## TASK DIRECTIONS
Reproduce verbatim the records from the line containing "2003 | Gold: Sergei" through the line containing "2013 | Gold: Panagiotis", inclusive of both. Omit the pictures from your output.

** begin EXERCISE INPUTS **

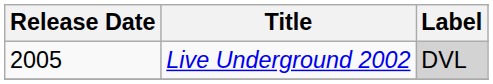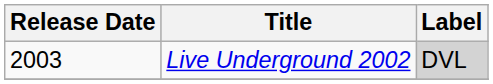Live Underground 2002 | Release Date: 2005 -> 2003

** end EXERCISE INPUTS **
** begin EXERCISE INPUTS **

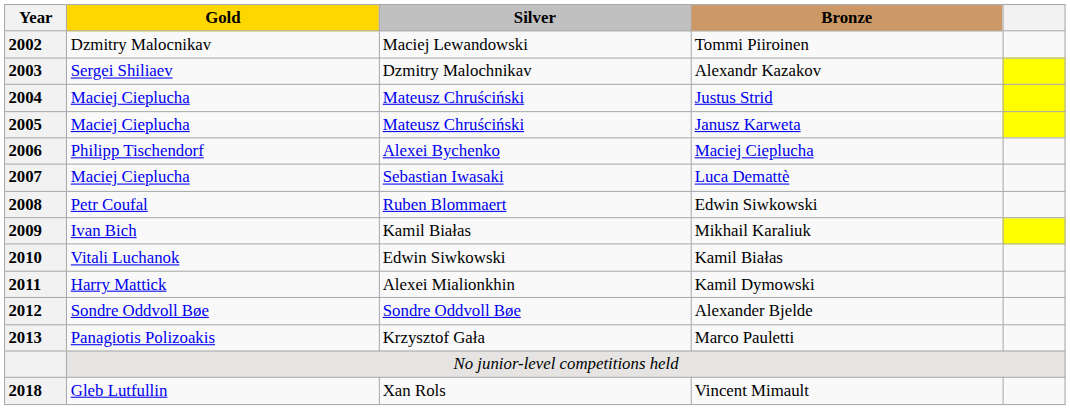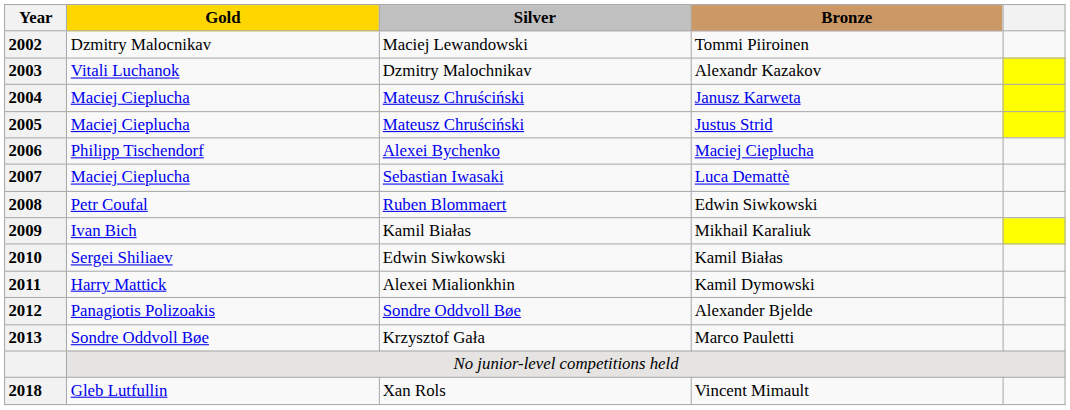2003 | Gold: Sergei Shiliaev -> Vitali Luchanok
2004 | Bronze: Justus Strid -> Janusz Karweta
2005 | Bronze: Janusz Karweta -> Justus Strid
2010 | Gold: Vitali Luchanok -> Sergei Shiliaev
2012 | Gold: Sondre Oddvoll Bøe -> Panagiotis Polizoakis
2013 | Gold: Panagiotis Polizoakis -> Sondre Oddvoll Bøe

** end EXERCISE INPUTS **

## TASK OUTPUT
2003 | Gold: Sergei Shiliaev -> Vitali Luchanok
2004 | Bronze: Justus Strid -> Janusz Karweta
2005 | Bronze: Janusz Karweta -> Justus Strid
2010 | Gold: Vitali Luchanok -> Sergei Shiliaev
2012 | Gold: Sondre Oddvoll Bøe -> Panagiotis Polizoakis
2013 | Gold: Panagiotis Polizoakis -> Sondre Oddvoll Bøe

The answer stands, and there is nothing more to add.